Computer scientists in Germany have developed a new infrared facial recognition system that uses thermal images to identify people in the dark.

The system uses multiple infrared images to create a unique “thermal signature” for a person. This thermal signature is based on heat maps of their face and it can be used to identify people in poor lighting or even total darkness by comparing infrared photos to visible light photos of the same person.

Infrared Facial Recognition

Infrared Facial Recognition Using Different Facial Expressions

The system uses an advanced “deep neural network” program that can take infrared images of people and match them with visible light photographs and is reportedly 10% more reliable than any identification system currently in use by police.

Deep neural networks are complex software programs that can be taught to recognize people and objects and make other connections in ways that are similar to how the human mind works.

By collecting multiple regular photos of people with different facial expressions taken in different lighting levels, the researchers were able to “train” the deep neural network to recognize people in infrared images.

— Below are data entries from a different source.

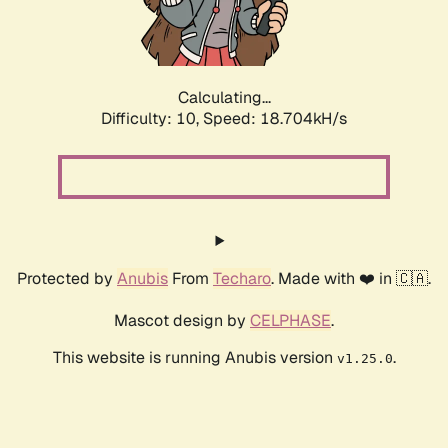
Calculating...
Difficulty: 10,
Speed: 18.704kH/s
Protected by
Anubis
From
Techaro
. Made with ❤️ in 🇨🇦.
Mascot design by
CELPHASE
.
This website is running Anubis version
.
v1.25.0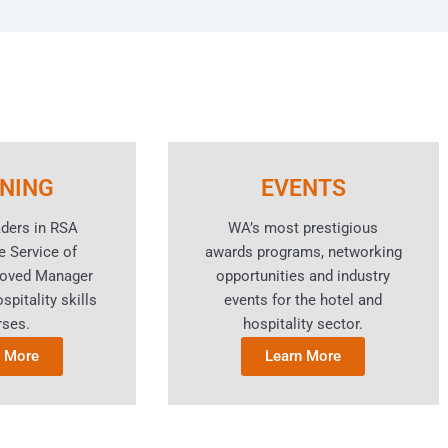
INING
EVENTS
aders in RSA
WA’s most prestigious
e Service of
awards programs, networking
roved Manager
opportunities and industry
spitality skills
events for the hotel and
rses.
hospitality sector.
n More
Learn More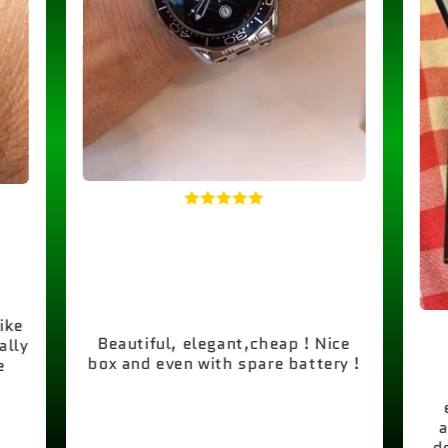
like
Beautiful, elegant,cheap ! Nice
ally
box and even with spare battery !
e
a
d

In addition to being more reliable, this infrared facial recognition system is fast, with the ability to identify a person in just 35 milliseconds.

Current facial recognition technology relies heavily on comparing well-defined photos of people in good lighting. This type of facial recognition performs poorly when trying to identify people in pictures with poor lighting and it doesn’t work at all in total darkness.

This new identification system is still not ready for use by police. The system has an 80% success rate in identifying people when it has multiple photos of the person to compare the infrared image to. However, the success rate drops to 55% when the system only has one photo of the person to compare the infrared image to.

The researchers believe that this new identification technology shows real promise for use in night-time or poorly-lit surveillance operations.